(Object change descriptions)
───

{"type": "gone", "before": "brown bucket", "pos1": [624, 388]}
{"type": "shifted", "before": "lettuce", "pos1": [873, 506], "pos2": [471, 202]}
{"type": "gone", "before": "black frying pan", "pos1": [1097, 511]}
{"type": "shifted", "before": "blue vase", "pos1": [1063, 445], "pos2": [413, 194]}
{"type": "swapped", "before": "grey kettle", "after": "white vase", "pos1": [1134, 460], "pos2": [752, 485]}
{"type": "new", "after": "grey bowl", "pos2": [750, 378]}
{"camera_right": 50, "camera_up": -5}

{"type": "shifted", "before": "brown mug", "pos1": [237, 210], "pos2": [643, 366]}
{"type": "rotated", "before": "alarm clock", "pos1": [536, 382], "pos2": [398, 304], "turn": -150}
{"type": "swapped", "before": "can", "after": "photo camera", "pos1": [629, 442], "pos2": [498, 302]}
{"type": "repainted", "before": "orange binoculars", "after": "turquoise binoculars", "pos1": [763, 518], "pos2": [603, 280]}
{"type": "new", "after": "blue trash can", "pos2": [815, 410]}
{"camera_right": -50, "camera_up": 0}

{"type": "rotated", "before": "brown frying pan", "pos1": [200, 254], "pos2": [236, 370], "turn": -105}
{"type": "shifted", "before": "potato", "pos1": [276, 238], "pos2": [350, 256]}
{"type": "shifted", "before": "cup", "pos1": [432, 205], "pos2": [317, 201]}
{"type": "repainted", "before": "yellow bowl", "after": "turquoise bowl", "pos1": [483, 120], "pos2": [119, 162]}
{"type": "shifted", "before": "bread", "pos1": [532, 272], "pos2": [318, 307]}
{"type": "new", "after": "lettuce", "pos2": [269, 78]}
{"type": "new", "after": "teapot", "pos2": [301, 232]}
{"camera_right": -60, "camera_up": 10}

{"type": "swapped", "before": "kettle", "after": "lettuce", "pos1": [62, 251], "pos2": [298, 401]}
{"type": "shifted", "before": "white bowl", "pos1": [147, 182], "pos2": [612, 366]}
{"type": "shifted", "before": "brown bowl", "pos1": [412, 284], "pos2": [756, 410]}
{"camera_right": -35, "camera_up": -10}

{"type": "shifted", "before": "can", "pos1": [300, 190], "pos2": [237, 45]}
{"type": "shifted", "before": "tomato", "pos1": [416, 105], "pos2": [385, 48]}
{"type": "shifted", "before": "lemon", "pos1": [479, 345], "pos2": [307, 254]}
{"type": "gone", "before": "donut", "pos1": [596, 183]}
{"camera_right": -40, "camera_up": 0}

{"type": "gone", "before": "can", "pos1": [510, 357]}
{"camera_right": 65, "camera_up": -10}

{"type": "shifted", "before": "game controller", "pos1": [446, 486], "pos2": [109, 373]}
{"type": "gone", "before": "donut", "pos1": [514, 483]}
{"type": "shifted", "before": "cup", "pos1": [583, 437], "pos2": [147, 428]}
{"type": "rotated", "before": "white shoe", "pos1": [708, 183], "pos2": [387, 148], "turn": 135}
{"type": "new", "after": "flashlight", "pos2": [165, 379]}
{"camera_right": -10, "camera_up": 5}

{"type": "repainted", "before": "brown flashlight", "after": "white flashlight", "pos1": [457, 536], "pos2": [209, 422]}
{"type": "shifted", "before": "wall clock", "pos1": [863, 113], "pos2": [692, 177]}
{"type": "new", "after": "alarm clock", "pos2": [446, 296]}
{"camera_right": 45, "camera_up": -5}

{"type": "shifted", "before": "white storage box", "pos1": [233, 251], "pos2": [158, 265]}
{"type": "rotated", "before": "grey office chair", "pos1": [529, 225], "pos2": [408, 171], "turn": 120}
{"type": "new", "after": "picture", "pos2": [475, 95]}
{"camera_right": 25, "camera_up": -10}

───

◆ Problem to solve
Write the records out again so that each one matches the original exactly.

◆ Completed task
{"type": "gone", "before": "brown bucket", "pos1": [624, 388]}
{"type": "shifted", "before": "lettuce", "pos1": [873, 506], "pos2": [471, 202]}
{"type": "gone", "before": "black frying pan", "pos1": [1097, 511]}
{"type": "shifted", "before": "blue vase", "pos1": [1063, 445], "pos2": [413, 194]}
{"type": "swapped", "before": "grey kettle", "after": "white vase", "pos1": [1134, 460], "pos2": [752, 485]}
{"type": "new", "after": "grey bowl", "pos2": [750, 378]}
{"camera_right": 50, "camera_up": -5}

{"type": "shifted", "before": "brown mug", "pos1": [237, 210], "pos2": [643, 366]}
{"type": "rotated", "before": "alarm clock", "pos1": [536, 382], "pos2": [398, 304], "turn": -150}
{"type": "swapped", "before": "can", "after": "photo camera", "pos1": [629, 442], "pos2": [498, 302]}
{"type": "repainted", "before": "orange binoculars", "after": "turquoise binoculars", "pos1": [763, 518], "pos2": [603, 280]}
{"type": "new", "after": "blue trash can", "pos2": [815, 410]}
{"camera_right": -50, "camera_up": 0}

{"type": "rotated", "before": "brown frying pan", "pos1": [200, 254], "pos2": [236, 370], "turn": -105}
{"type": "shifted", "before": "potato", "pos1": [276, 238], "pos2": [350, 256]}
{"type": "shifted", "before": "cup", "pos1": [432, 205], "pos2": [317, 201]}
{"type": "repainted", "before": "yellow bowl", "after": "turquoise bowl", "pos1": [483, 120], "pos2": [119, 162]}
{"type": "shifted", "before": "bread", "pos1": [532, 272], "pos2": [318, 307]}
{"type": "new", "after": "lettuce", "pos2": [269, 78]}
{"type": "new", "after": "teapot", "pos2": [301, 232]}
{"camera_right": -60, "camera_up": 10}

{"type": "swapped", "before": "kettle", "after": "lettuce", "pos1": [62, 251], "pos2": [298, 401]}
{"type": "shifted", "before": "white bowl", "pos1": [147, 182], "pos2": [612, 366]}
{"type": "shifted", "before": "brown bowl", "pos1": [412, 284], "pos2": [756, 410]}
{"camera_right": -35, "camera_up": -10}

{"type": "shifted", "before": "can", "pos1": [300, 190], "pos2": [237, 45]}
{"type": "shifted", "before": "tomato", "pos1": [416, 105], "pos2": [385, 48]}
{"type": "shifted", "before": "lemon", "pos1": [479, 345], "pos2": [307, 254]}
{"type": "gone", "before": "donut", "pos1": [596, 183]}
{"camera_right": -40, "camera_up": 0}

{"type": "gone", "before": "can", "pos1": [510, 357]}
{"camera_right": 65, "camera_up": -10}

{"type": "shifted", "before": "game controller", "pos1": [446, 486], "pos2": [109, 373]}
{"type": "gone", "before": "donut", "pos1": [514, 483]}
{"type": "shifted", "before": "cup", "pos1": [583, 437], "pos2": [147, 428]}
{"type": "rotated", "before": "white shoe", "pos1": [708, 183], "pos2": [387, 148], "turn": 135}
{"type": "new", "after": "flashlight", "pos2": [165, 379]}
{"camera_right": -10, "camera_up": 5}

{"type": "repainted", "before": "brown flashlight", "after": "white flashlight", "pos1": [457, 536], "pos2": [209, 422]}
{"type": "shifted", "before": "wall clock", "pos1": [863, 113], "pos2": [692, 177]}
{"type": "new", "after": "alarm clock", "pos2": [446, 296]}
{"camera_right": 45, "camera_up": -5}

{"type": "shifted", "before": "white storage box", "pos1": [233, 251], "pos2": [158, 265]}
{"type": "rotated", "before": "grey office chair", "pos1": [529, 225], "pos2": [408, 171], "turn": 120}
{"type": "new", "after": "picture", "pos2": [475, 95]}
{"camera_right": 25, "camera_up": -10}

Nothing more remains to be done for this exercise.